* _Given information_
▶

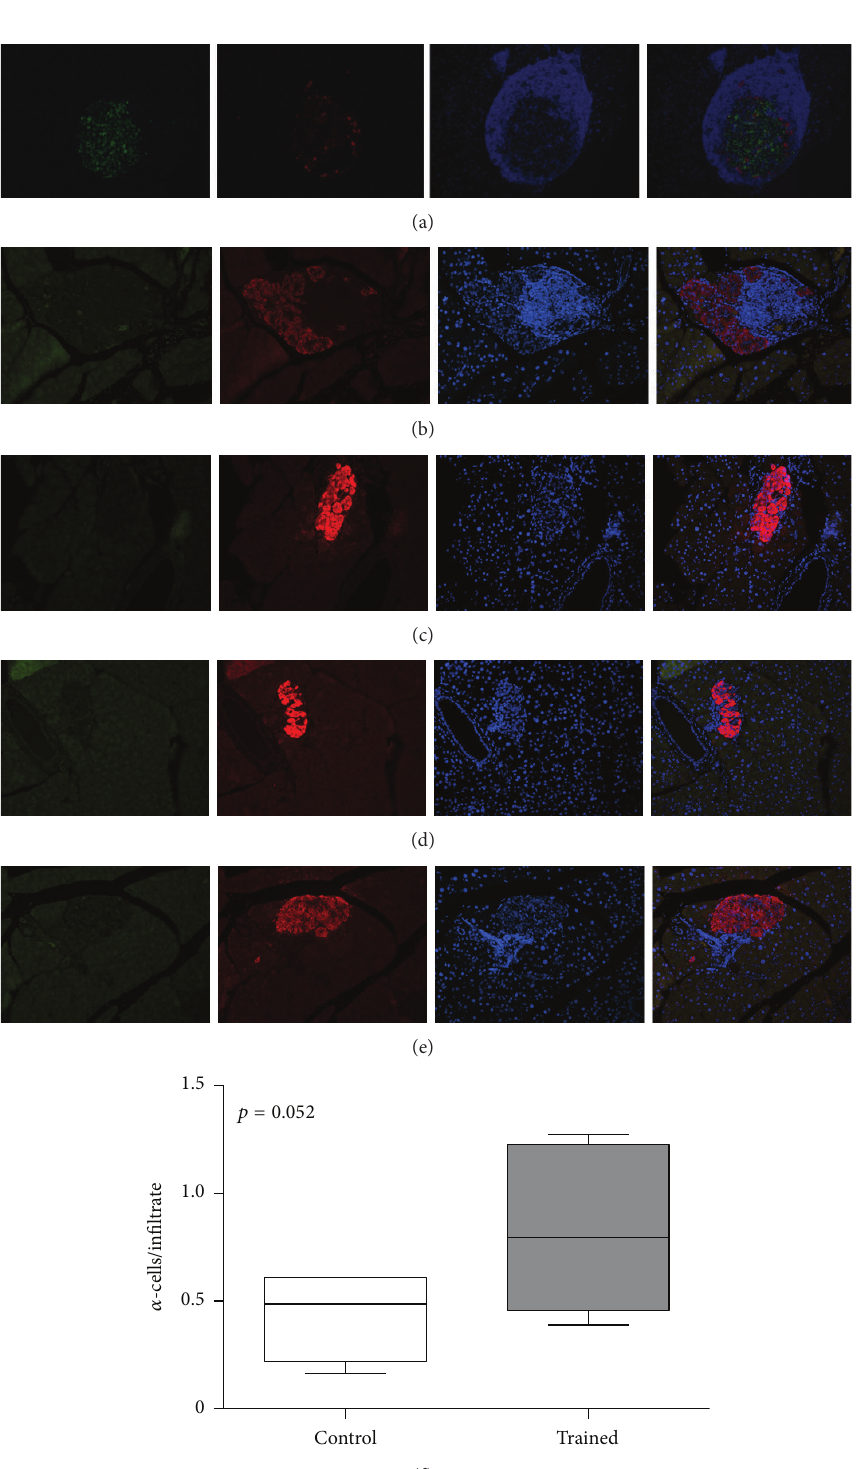
Figure 6: (a) Islet of Langerhans visualized by immunofluorescence microscopy. This figure is a representative immunostaining of pancreatic sections, from a NOD diabetic mouse after 6 weeks of exercise. The entire tissue section is captured by a modified method of “virtual slice image capture” using a microscope with a 10x objective. Each virtual slice taken at multiple fluorescent channels is merged into one composite, shown as insulin (green), glucagon (red), and DAPI for the nuclei. Quantitatively, the cell composition of these mouse islets was more than 70% 𝛽 -cells and less than 20% 𝛼 -cells. Analysis of the immune infiltrates (blue) in the pancreatic islets of diabetic untrained (b) or trained (c) animals at 12th week of exercise (20x objective). (d, e) Analysis of the pancreatic islets of two mice died at week 10 of exercise because of earlier diabetic incidence (occurred at 7th week of training) (20x objective). (f) Whiskers plot of the ratio 𝛼 -cells/infiltrate in controls and trained mice at the end of the 12 weeks of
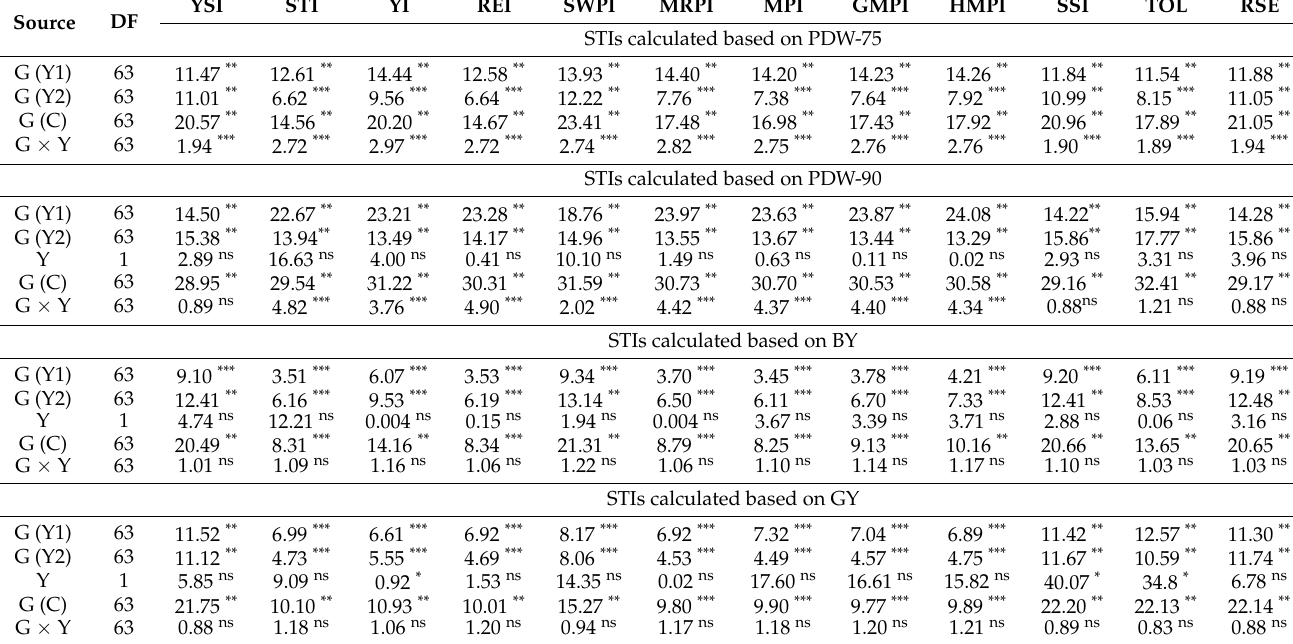
Table 3. Analysis of variance (F-values) for different stress tolerance indices (STIs) calculated based on plant dry weight measured at 75 (PDW-75) and 90 (PDW-90) days after sowing, biological yield (BY), and grain yield (GY) of 64 wheat genotypes for the first year (Y1), second year (Y2), and combined across two years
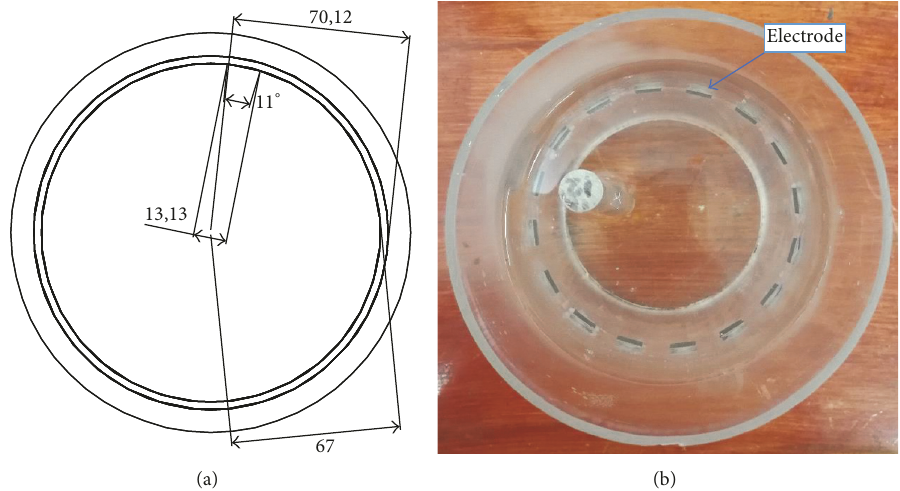
Figure 5: (a) shows the top view dimensions of the testing tank. (b) is the top view of the actual testing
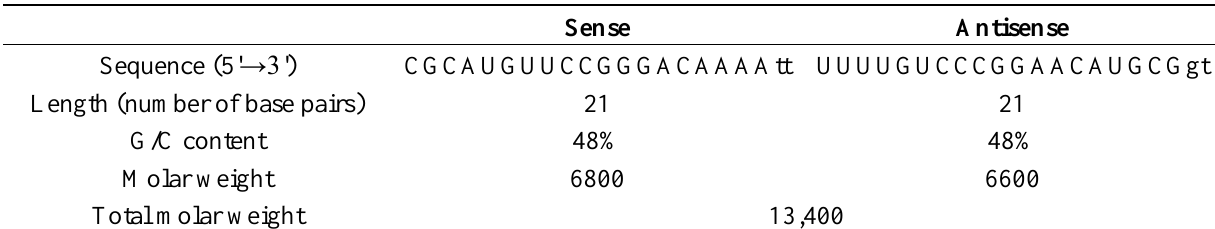
Table 3. Characterisation of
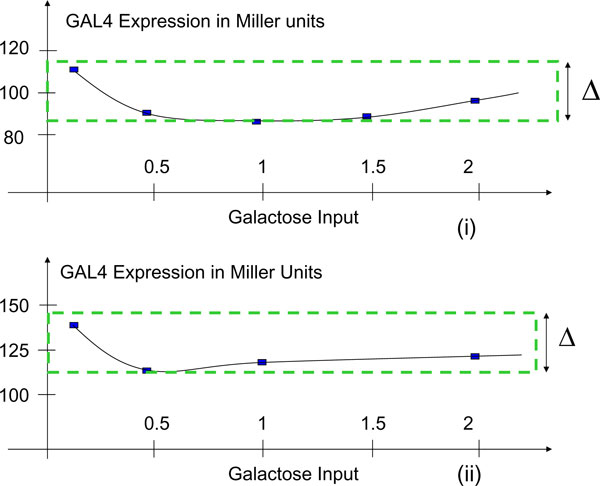
nonmonotone nonlinearity in Kluveromycetes lactis. We experimentally observed that the synthesis of  using galactose in Kluveromycetes lactis exhibits the shown nonlinearity. WT culture was grown in different concentrations of lactose and galactose in liquid culture. The concentrations used were 0.1%, 0.5%, 1%, and 2%. The beta-galactosidase activity was measured in different concentrations of sugar by a protocol described by Miller method (see [20]). The maximum enzyme activities at different concentrations are plotted; the plots are not to scale.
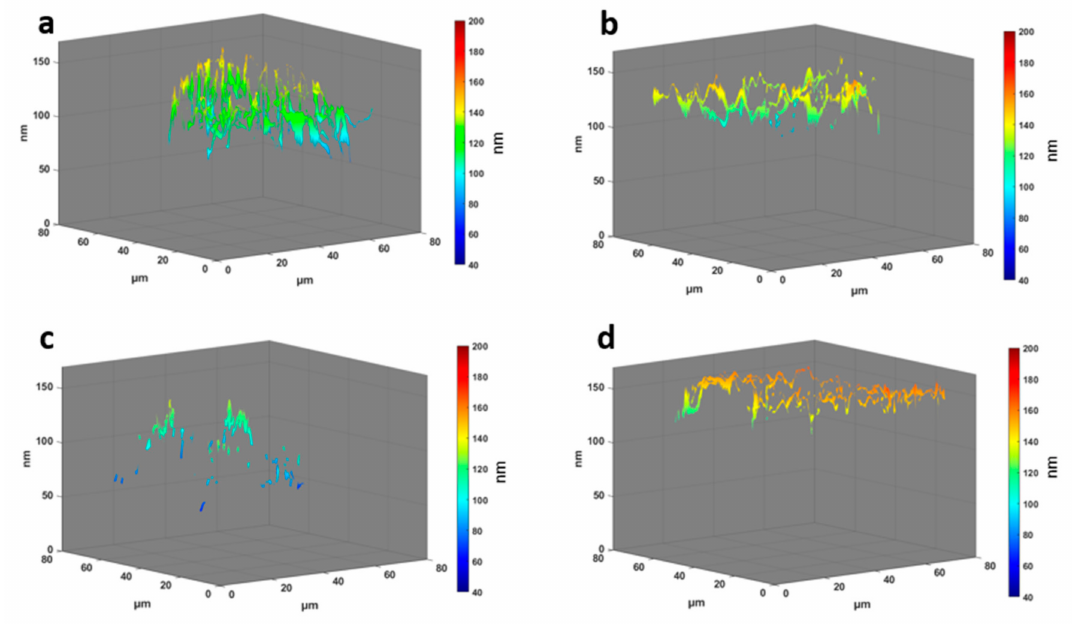
Figure 4. 3D plots of the actin distribution with height information in z dimension. The arrow represents the polarization of the cell. The cells shown are the cells from Figure 2 and representative of their population. ( a ) Untreated cells. ( b ) Blebbistatin-treated cells. ( c ) Y27632 treated cells. ( d ) Rho activator-treated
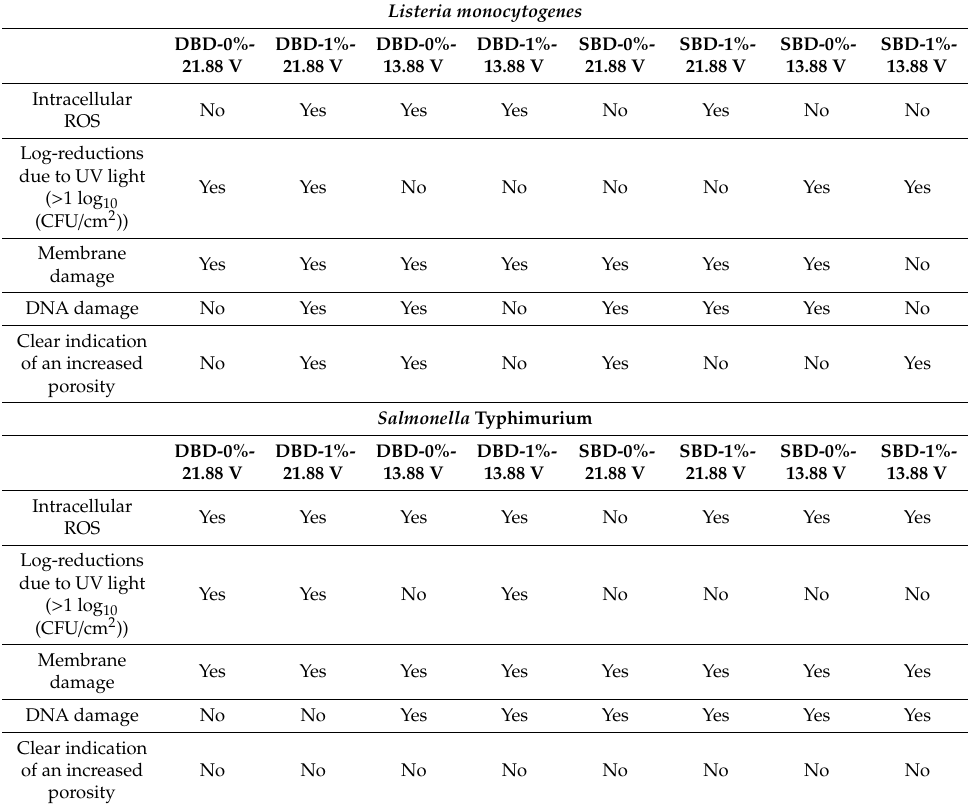
Table 3. Summary table indicating whether the CAP inactivation mechanism for both biofilm forming species was (partially) due to (i) the generation of intracellular ROS, (ii) the presence of UV light, (iii) leakage of the membrane, and / or (iv) DNA damage. In addition, it was also indicated whether CAP treatment resulted in an increased porosity of the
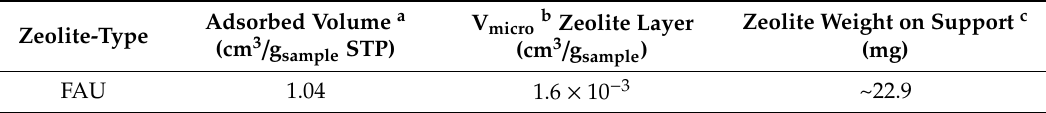
Table 1. The results of N 2 physisorption of the zeolite layers obtained on treated macroporous α -Al 2 O 3 supports, after 24 h of synthesis at the heating temperature at 75 ◦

◀

* _Task details_
Of all the lines in the data, count those that contain "cells" and give that figure with nothing else.

* _Exercise output_
2